As Reynolds found success, his anxiety was only amplified. Ever since he was a kid, he says he has used humor as a self-defense mechanism, and it’s something he’s carried forward through his career. While starring on ABC’s Two Guys, a Girl and a Pizza Place from 1998 to 2001, Reynolds would warm up the audience to redirect his panic or, as he describes it, “the energy of just wanting to throw up.”
Reynolds has alluded to his anxiety before, telling GQ in 2016 he had “a little bit of a nervous breakdown” after the success of Deadpool.
So, how does he overcome it?
Besides using humor as a shield (which you should know he’s quite good at if you follow him on social media), Reynolds has found some other helpful mechanisms. He reveals he uses the meditation app Headspace. As for coping with the grueling Deadpool 2 press circuit, Reynolds reveals he’s going to do most of his promotional interviews and appearances in character. When he walks onstage, he says he knows the anxiety will lift.

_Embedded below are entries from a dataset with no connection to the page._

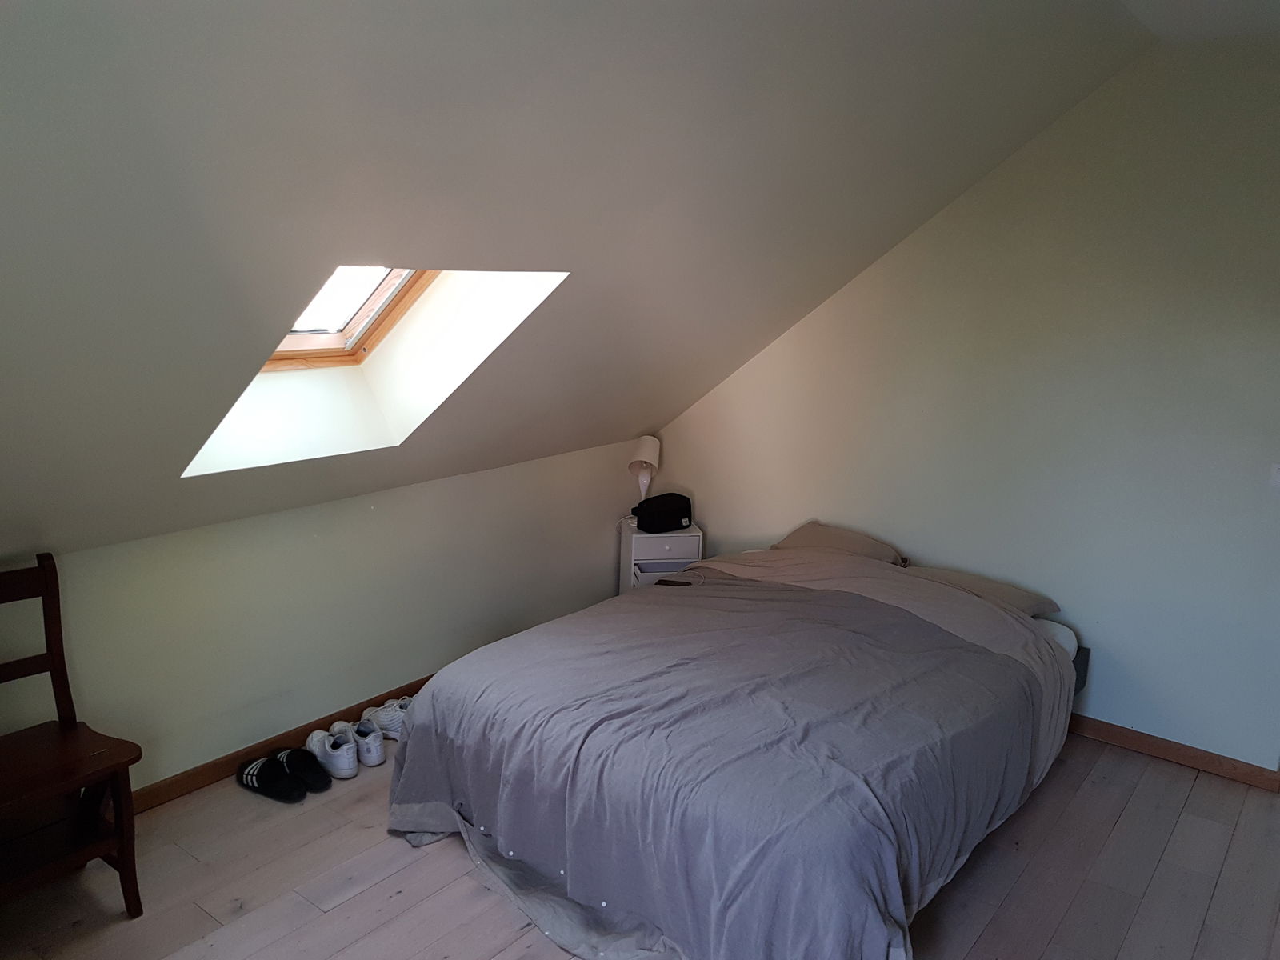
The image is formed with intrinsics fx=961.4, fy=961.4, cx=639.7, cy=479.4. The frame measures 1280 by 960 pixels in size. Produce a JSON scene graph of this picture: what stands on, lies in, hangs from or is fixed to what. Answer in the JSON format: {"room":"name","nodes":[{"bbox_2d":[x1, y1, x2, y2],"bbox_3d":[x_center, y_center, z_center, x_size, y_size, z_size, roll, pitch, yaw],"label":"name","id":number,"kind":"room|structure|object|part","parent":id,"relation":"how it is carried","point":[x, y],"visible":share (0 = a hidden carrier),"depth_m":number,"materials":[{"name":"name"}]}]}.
{"room":"bedroom","nodes":[
{"label":"bedroom","id":0,"kind":"room"},
{"bbox_2d":[0,436,648,797],"bbox_3d":[-1.345,0.526,3.617,0.154,1.017,4.459,10,15,37],"label":"left wall","id":1,"kind":"structure","parent":0,"point":[237,530],"depth_m":3.58,"materials":[{"name":"paint"}]},
{"bbox_2d":[130,673,428,812],"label":"baseboard","id":2,"kind":"structure","parent":1,"relation":"attached to","point":[200,770],"depth_m":3.48,"materials":[{"name":"brown wood"}]},
{"bbox_2d":[0,0,1155,561],"bbox_3d":[-0.381,-0.668,2.678,2.430,1.676,4.871,10,15,37],"label":"sloped ceiling","id":3,"kind":"structure","parent":0,"point":[51,522],"depth_m":2.28,"materials":[{"name":"grey paint"}]},
{"bbox_2d":[265,266,434,368],"bbox_3d":[-1.012,-0.616,3.083,0.905,0.593,0.681,10,15,37],"label":"skylight window","id":4,"kind":"structure","parent":3,"relation":"in","point":[338,334],"depth_m":3.37,"materials":[{"name":"brown wood"}]},
{"bbox_2d":[0,726,1279,959],"bbox_3d":[0.276,1.364,2.458,4.347,0.104,4.809,10,15,37],"label":"floor","id":5,"kind":"structure","parent":0,"point":[406,894],"depth_m":2.89,"materials":[{"name":"brown wood"}]},
{"bbox_2d":[0,555,145,920],"bbox_3d":[-1.687,0.758,2.550,0.534,0.949,0.518,10,15,37],"label":"wooden chair","id":6,"kind":"object","parent":5,"relation":"on","point":[123,854],"visible":1,"depth_m":2.63,"materials":[{"name":"brown wood"}]},
{"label":"seat","id":7,"kind":"part","parent":6,"relation":"part of","materials":[{"name":"brown wood"}]},
{"bbox_2d":[236,753,307,802],"bbox_3d":[-1.303,1.035,3.379,0.312,0.097,0.142,7,13,26],"label":"slipper","id":8,"kind":"object","parent":5,"relation":"on","point":[258,765],"visible":0.98,"depth_m":3.35,"materials":[{"name":"black fabric"}]},
{"bbox_2d":[275,746,331,793],"bbox_3d":[-1.216,1.022,3.453,0.127,0.098,0.303,-9,15,-40],"label":"slipper","id":9,"kind":"object","parent":5,"relation":"on","point":[322,783],"visible":0.93,"depth_m":3.42,"materials":[{"name":"black fabric"}]},
{"bbox_2d":[304,722,357,778],"bbox_3d":[-1.139,0.991,3.550,0.127,0.117,0.299,-8,15,-37],"label":"white sneaker","id":10,"kind":"object","parent":5,"relation":"on","point":[327,746],"visible":0.96,"depth_m":3.48,"materials":[{"name":"white leather"}]},
{"bbox_2d":[343,712,386,768],"bbox_3d":[-1.052,0.974,3.651,0.111,0.119,0.279,-6,14,-33],"label":"white sneaker","id":11,"kind":"object","parent":5,"relation":"on","point":[378,759],"visible":0.96,"depth_m":3.58,"materials":[{"name":"white leather"}]},
{"bbox_2d":[361,699,406,740],"bbox_3d":[-1.004,0.944,3.811,0.289,0.109,0.117,10,15,37],"label":"white sneaker","id":12,"kind":"object","parent":5,"relation":"on","point":[385,714],"visible":0.68,"depth_m":3.75,"materials":[{"name":"white fabric"}]},
{"bbox_2d":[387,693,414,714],"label":"sneaker","id":13,"kind":"object","parent":5,"relation":"on","point":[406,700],"visible":0.21,"depth_m":3.89,"materials":[{"name":"white fabric"}]},
{"bbox_2d":[618,520,703,592],"bbox_3d":[0.099,0.513,4.915,0.345,0.556,0.332,-1,12,-11],"label":"nightstand","id":14,"kind":"object","parent":5,"relation":"on","point":[693,534],"visible":0.53,"depth_m":4.76,"materials":[{"name":"white wood"}]},
{"bbox_2d":[627,435,661,506],"bbox_3d":[0.014,-0.002,4.916,0.172,0.448,0.192,2,12,3],"label":"table lamp","id":15,"kind":"object","parent":14,"relation":"on","point":[642,450],"visible":0.91,"depth_m":4.86,"materials":[{"name":"white fabric"}]},
{"bbox_2d":[632,492,694,532],"bbox_3d":[0.115,0.161,4.851,0.282,0.162,0.212,-7,14,-35],"label":"black bag","id":16,"kind":"object","parent":14,"relation":"on","point":[677,512],"visible":0.99,"depth_m":4.77,"materials":[{"name":"black fabric"}]},
{"bbox_3d":[0.134,0.317,4.679,0.300,0.110,0.033,-1,12,-11],"label":"drawer","id":17,"kind":"part","parent":14,"relation":"part of","materials":[{"name":"white wood"}]},
{"bbox_2d":[382,536,1091,959],"bbox_3d":[0.444,0.772,3.413,1.823,0.720,2.261,10,15,37],"label":"bed","id":18,"kind":"object","parent":5,"relation":"on","point":[422,708],"visible":0.98,"depth_m":2.77,"materials":[{"name":"fabric"}]},
{"bbox_2d":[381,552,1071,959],"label":"duvet","id":19,"kind":"object","parent":18,"relation":"on","point":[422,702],"visible":0.87,"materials":[{"name":"grey fabric"}]},
{"bbox_2d":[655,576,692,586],"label":"phone","id":20,"kind":"object","parent":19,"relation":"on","point":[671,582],"visible":0.98,"depth_m":3.98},
{"bbox_2d":[773,520,909,565],"bbox_3d":[0.877,0.315,4.379,0.620,0.202,0.390,10,15,37],"label":"pillow","id":21,"kind":"object","parent":18,"relation":"on","point":[859,550],"visible":0.65,"depth_m":4.29,"materials":[{"name":"fabric"}]},
{"bbox_2d":[904,564,1059,617],"bbox_3d":[1.325,0.453,3.963,0.668,0.161,0.413,10,15,37],"label":"pillow","id":22,"kind":"object","parent":18,"relation":"on","point":[992,587],"visible":0.53,"depth_m":3.84,"materials":[{"name":"fabric"}]},
{"bbox_2d":[644,34,1279,772],"bbox_3d":[1.609,-0.312,3.972,4.230,2.680,0.159,10,15,37],"label":"right wall","id":23,"kind":"structure","parent":0,"point":[722,528],"depth_m":3.77,"materials":[{"name":"paint"}]},
{"bbox_2d":[1065,714,1279,791],"bbox_3d":[1.412,0.935,4.270,2.997,0.083,0.016,10,15,37],"label":"baseboard","id":24,"kind":"structure","parent":23,"relation":"attached to","point":[1210,762],"depth_m":3.73,"materials":[{"name":"brown wood"}]},
{"bbox_2d":[1268,462,1279,486],"bbox_3d":[2.261,-0.012,3.361,0.092,0.096,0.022,10,15,37],"label":"light switch","id":25,"kind":"object","parent":23,"relation":"attached to","point":[1278,474],"visible":0.99,"depth_m":3.38,"materials":[{"name":"white plastic"}]},
{"bbox_2d":[1119,0,1279,41],"bbox_3d":[1.522,-1.247,1.546,2.292,0.146,3.758,10,15,37],"label":"ceiling","id":26,"kind":"structure","parent":0,"point":[1238,4],"depth_m":3.05,"materials":[{"name":"white paint"}]}
]}

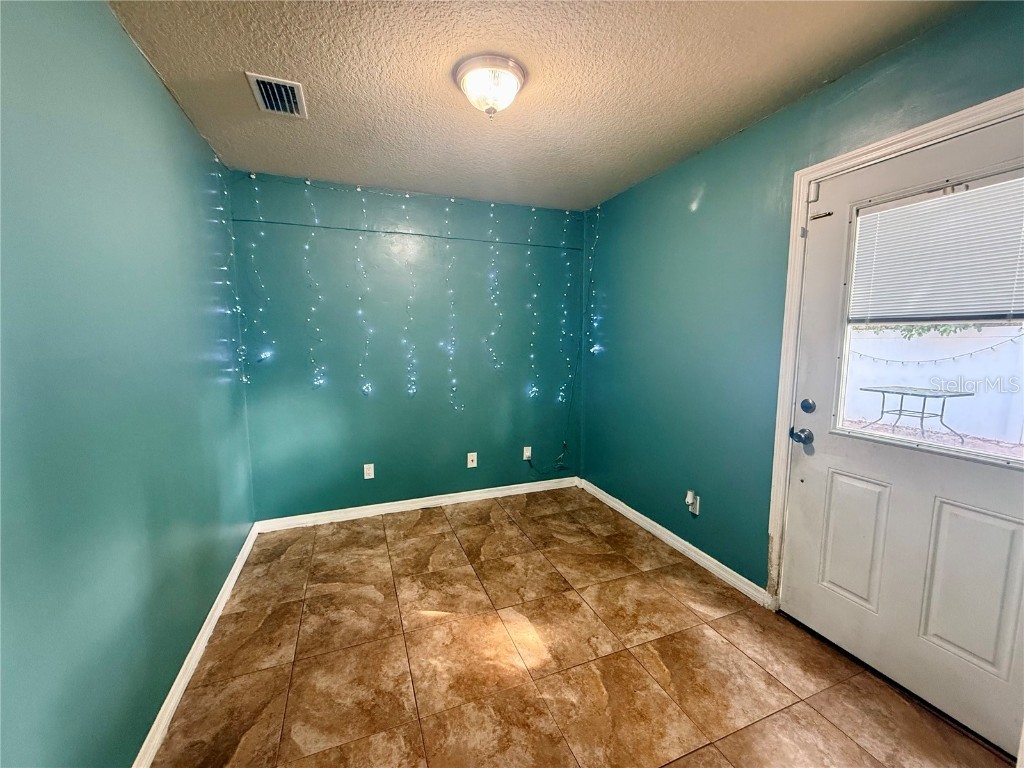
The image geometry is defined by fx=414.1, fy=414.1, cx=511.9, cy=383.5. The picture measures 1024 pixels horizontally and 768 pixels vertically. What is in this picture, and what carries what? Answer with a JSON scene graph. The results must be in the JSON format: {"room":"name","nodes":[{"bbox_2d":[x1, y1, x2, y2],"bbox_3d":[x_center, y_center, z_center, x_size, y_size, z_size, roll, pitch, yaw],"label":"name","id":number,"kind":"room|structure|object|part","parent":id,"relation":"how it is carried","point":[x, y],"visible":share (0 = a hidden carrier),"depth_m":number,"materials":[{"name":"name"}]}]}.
{"room":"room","nodes":[
{"label":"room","id":0,"kind":"room"},
{"bbox_2d":[0,0,255,767],"bbox_3d":[-1.195,0.050,1.041,0.150,2.454,4.077,-3,7,-21],"label":"left wall","id":1,"kind":"structure","parent":0,"point":[149,80],"depth_m":1.22,"materials":[{"name":"teal paint"}]},
{"bbox_2d":[134,523,260,767],"bbox_3d":[-1.152,1.205,1.294,0.017,0.085,3.694,-3,7,-21],"label":"left baseboard","id":2,"kind":"structure","parent":1,"relation":"attached to","point":[189,657],"depth_m":1.67,"materials":[{"name":"white paint"}]},
{"bbox_2d":[215,154,249,383],"bbox_3d":[-1.703,-0.638,2.496,0.099,1.283,0.274,-3,7,-21],"label":"string light","id":3,"kind":"object","parent":1,"relation":"attached to","point":[244,379],"visible":0.85,"depth_m":2.53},
{"bbox_2d":[226,168,584,522],"bbox_3d":[-0.615,-0.229,3.356,2.765,2.457,0.164,-3,7,-21],"label":"back wall","id":4,"kind":"structure","parent":0,"point":[550,424],"depth_m":3.16,"materials":[{"name":"teal paint"}]},
{"bbox_2d":[234,173,272,377],"bbox_3d":[-1.676,-0.669,2.690,0.128,1.258,0.166,3,7,22],"label":"string light","id":5,"kind":"object","parent":4,"relation":"attached to","point":[253,177],"visible":0.9,"depth_m":2.67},
{"bbox_2d":[298,179,329,390],"bbox_3d":[-1.350,-0.628,2.804,0.116,1.336,0.110,3,7,20],"label":"string light","id":6,"kind":"object","parent":4,"relation":"hanging from","point":[308,181],"visible":0.94,"depth_m":2.78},
{"bbox_2d":[350,184,373,395],"bbox_3d":[-1.073,-0.616,2.939,0.108,1.352,0.103,2,7,16],"label":"string light","id":7,"kind":"object","parent":4,"relation":"hanging from","point":[369,386],"visible":0.97,"depth_m":2.92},
{"bbox_2d":[363,463,374,478],"bbox_3d":[-1.102,0.673,3.188,0.071,0.115,0.008,-3,7,-21],"label":"wall socket","id":8,"kind":"object","parent":4,"relation":"attached to","point":[372,465],"visible":0.99,"depth_m":3.19,"materials":[{"name":"white plastic"}]},
{"bbox_2d":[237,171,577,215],"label":"string light","id":9,"kind":"object","parent":4,"relation":"attached to","point":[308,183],"visible":0.94,"depth_m":2.94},
{"bbox_2d":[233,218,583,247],"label":"wire","id":10,"kind":"object","parent":4,"relation":"attached to","point":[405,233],"visible":0.92,"depth_m":3.03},
{"bbox_2d":[399,190,419,396],"bbox_3d":[-0.758,-0.615,3.039,0.106,1.384,0.095,1,7,11],"label":"string light","id":11,"kind":"object","parent":4,"relation":"hanging from","point":[414,390],"visible":0.97,"depth_m":3.02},
{"bbox_2d":[255,476,579,531],"bbox_3d":[-0.583,0.958,3.400,2.570,0.084,0.016,-3,7,-21],"label":"back baseboard","id":12,"kind":"structure","parent":4,"relation":"attached to","point":[399,506],"depth_m":3.30,"materials":[{"name":"white paint"}]},
{"bbox_2d":[441,196,462,412],"bbox_3d":[-0.461,-0.556,3.150,0.129,1.535,0.116,1,7,9],"label":"string light","id":13,"kind":"object","parent":4,"relation":"hanging from","point":[454,388],"visible":0.97,"depth_m":3.13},
{"bbox_2d":[467,452,477,467],"bbox_3d":[-0.335,0.637,3.464,0.072,0.116,0.017,-3,7,-21],"label":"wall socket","id":14,"kind":"object","parent":4,"relation":"attached to","point":[471,465],"visible":0.98,"depth_m":3.46,"materials":[{"name":"white plastic"}]},
{"bbox_2d":[484,199,505,373],"bbox_3d":[-0.137,-0.719,3.224,0.116,1.281,0.107,2,7,18],"label":"string light","id":15,"kind":"object","parent":4,"relation":"hanging from","point":[492,334],"visible":0.94,"depth_m":3.18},
{"bbox_2d":[522,446,531,459],"bbox_3d":[0.132,0.609,3.635,0.075,0.117,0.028,-3,7,-21],"label":"wall socket","id":16,"kind":"object","parent":4,"relation":"attached to","point":[524,454],"visible":0.96,"depth_m":3.63,"materials":[{"name":"white plastic"}]},
{"bbox_2d":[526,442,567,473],"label":"cable","id":17,"kind":"object","parent":16,"relation":"attached to","point":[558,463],"visible":0.98,"depth_m":3.69,"materials":[{"name":"plastic"}]},
{"bbox_2d":[525,205,541,399],"bbox_3d":[0.164,-0.642,3.390,0.098,1.555,0.114,-3,7,-21],"label":"string light","id":18,"kind":"object","parent":4,"relation":"hanging from","point":[533,209],"visible":0.93,"depth_m":3.37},
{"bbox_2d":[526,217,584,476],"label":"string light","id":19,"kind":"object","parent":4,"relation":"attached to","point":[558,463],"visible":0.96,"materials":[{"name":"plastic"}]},
{"bbox_2d":[558,213,573,409],"bbox_3d":[0.458,-0.605,3.523,0.098,1.602,0.092,2,7,16],"label":"string light","id":20,"kind":"object","parent":4,"relation":"hanging from","point":[567,214],"visible":0.92,"depth_m":3.47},
{"bbox_2d":[109,0,973,211],"bbox_3d":[0.074,-1.271,1.345,2.770,0.112,4.249,-3,7,-21],"label":"ceiling","id":21,"kind":"structure","parent":0,"point":[244,57],"depth_m":1.69,"materials":[{"name":"beige paint"}]},
{"bbox_2d":[245,71,306,117],"bbox_3d":[-1.040,-1.279,1.845,0.197,0.016,0.308,-3,7,-21],"label":"air vent","id":22,"kind":"object","parent":21,"relation":"attached to","point":[255,78],"visible":1,"depth_m":1.83,"materials":[{"name":"metal"}]},
{"bbox_2d":[454,54,525,117],"bbox_3d":[-0.091,-1.194,1.735,0.296,0.164,0.298,-3,7,-21],"label":"ceiling light","id":23,"kind":"object","parent":21,"relation":"attached to","point":[512,78],"visible":0.98,"depth_m":1.66,"materials":[{"name":"white glass"}]},
{"bbox_2d":[152,485,1012,767],"bbox_3d":[0.139,1.268,1.580,2.754,0.103,4.396,-3,7,-21],"label":"floor","id":24,"kind":"structure","parent":0,"point":[427,525],"depth_m":1.76,"materials":[{"name":"tile"}]},
{"bbox_2d":[582,1,1023,595],"bbox_3d":[1.372,-0.059,1.999,0.156,2.443,3.982,-3,7,-21],"label":"right wall","id":25,"kind":"structure","parent":0,"point":[709,207],"depth_m":2.34,"materials":[{"name":"teal paint"}]},
{"bbox_2d":[586,205,602,358],"bbox_3d":[0.677,-0.815,3.472,0.101,1.227,0.126,-3,7,-21],"label":"string light","id":26,"kind":"object","parent":25,"relation":"attached to","point":[592,349],"visible":0.92,"depth_m":3.46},
{"bbox_2d":[578,478,770,607],"bbox_3d":[0.962,1.004,2.967,0.016,0.084,1.939,-3,7,-21],"label":"right baseboard","id":27,"kind":"structure","parent":25,"relation":"attached to","point":[654,523],"depth_m":2.61,"materials":[{"name":"white paint"}]},
{"bbox_2d":[686,490,699,514],"bbox_3d":[1.101,0.727,2.541,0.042,0.128,0.070,-3,7,-21],"label":"wall socket","id":28,"kind":"object","parent":25,"relation":"attached to","point":[696,506],"visible":0.95,"depth_m":2.53,"materials":[{"name":"white plastic"}]},
{"bbox_2d":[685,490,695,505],"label":"plug-in device","id":29,"kind":"object","parent":28,"relation":"attached to","point":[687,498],"visible":0.98,"depth_m":2.56,"materials":[{"name":"white plastic"}]},
{"bbox_2d":[766,88,1023,606],"bbox_3d":[1.451,0.144,1.579,0.089,2.139,1.044,-3,7,-21],"label":"door frame","id":30,"kind":"structure","parent":25,"relation":"attached to","point":[904,138],"depth_m":1.91,"materials":[{"name":"white paint"}]},
{"bbox_2d":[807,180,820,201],"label":"door sensor","id":31,"kind":"object","parent":30,"relation":"attached to","point":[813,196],"visible":0.96,"depth_m":1.81,"materials":[{"name":"white plastic"}]},
{"bbox_2d":[782,109,1023,755],"bbox_3d":[1.527,0.173,1.539,0.113,2.032,0.912,-3,7,-21],"label":"door","id":32,"kind":"structure","parent":30,"relation":"in","point":[813,485],"depth_m":1.59,"materials":[{"name":"white paint"}]},
{"bbox_2d":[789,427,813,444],"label":"door knob","id":33,"kind":"object","parent":32,"relation":"attached to","point":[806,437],"visible":0.95,"depth_m":1.91,"materials":[{"name":"metal"}]},
{"bbox_2d":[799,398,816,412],"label":"deadbolt","id":34,"kind":"object","parent":32,"relation":"attached to","point":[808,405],"visible":0.95,"depth_m":1.90,"materials":[{"name":"metal"}]},
{"bbox_2d":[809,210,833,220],"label":"door latch","id":35,"kind":"object","parent":32,"relation":"attached to","point":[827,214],"visible":0.97,"depth_m":1.84,"materials":[{"name":"metal"}]},
{"bbox_3d":[1.453,0.669,1.779,0.071,0.512,0.192,-3,7,-21],"label":"panel","id":36,"kind":"part","parent":32,"relation":"part of","materials":[{"name":"white paint"}]},
{"bbox_2d":[834,161,1022,466],"bbox_3d":[1.585,-0.196,1.504,0.046,1.001,0.714,-3,7,-21],"label":"door window","id":37,"kind":"structure","parent":32,"relation":"in","point":[946,448],"depth_m":1.56,"materials":[{"name":"clear glass"}]},
{"bbox_2d":[847,173,1023,324],"bbox_3d":[1.619,-0.466,1.518,0.043,0.493,0.620,-3,7,-21],"label":"window blind","id":38,"kind":"object","parent":37,"relation":"attached to","point":[1003,313],"visible":0.98,"depth_m":1.53,"materials":[{"name":"white plastic"}]},
{"bbox_3d":[1.591,0.713,1.462,0.076,0.522,0.208,-3,7,-21],"label":"panel","id":39,"kind":"part","parent":32,"relation":"part of","materials":[{"name":"white paint"}]},
{"label":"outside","id":40,"kind":"structure","parent":0,"visible":0},
{"bbox_2d":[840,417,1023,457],"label":"patio ground","id":41,"kind":"structure","parent":40,"point":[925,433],"depth_m":5.83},
{"bbox_2d":[841,325,1023,442],"bbox_3d":[6.704,-0.134,6.667,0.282,1.767,7.758,-3,7,-21],"label":"white fence","id":42,"kind":"structure","parent":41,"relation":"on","point":[946,422],"depth_m":6.48,"materials":[{"name":"white plastic"}]},
{"bbox_2d":[851,334,1022,365],"bbox_3d":[6.206,-0.478,5.944,0.097,0.508,3.301,-3,7,-21],"label":"string lights","id":43,"kind":"object","parent":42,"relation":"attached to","point":[952,358],"visible":0.85,"depth_m":5.98},
{"bbox_2d":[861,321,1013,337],"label":"vine","id":44,"kind":"object","parent":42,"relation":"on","point":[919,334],"visible":0.14,"depth_m":6.04,"materials":[{"name":"green plant"}]},
{"label":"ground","id":45,"kind":"structure","parent":40,"visible":0},
{"bbox_2d":[858,385,971,441],"bbox_3d":[5.043,0.405,5.257,0.800,0.646,0.825,-3,7,-21],"label":"patio table","id":46,"kind":"object","parent":45,"relation":"on","point":[938,396],"visible":0.97,"depth_m":5.16,"materials":[{"name":"metal"}]}
]}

“When the curtain opens, I turn on this knucklehead, and he kind of takes over and goes away again once I walk off set,” Reynolds reveals. “That’s that great self-defense mechanism. I figure if you’re going to jump off a cliff, you might as well fly.”
There’s also the bonus of having a great partner. When talking about Lively, with whom he shares two kids, Reynolds exclaims, “She gets me a lot.”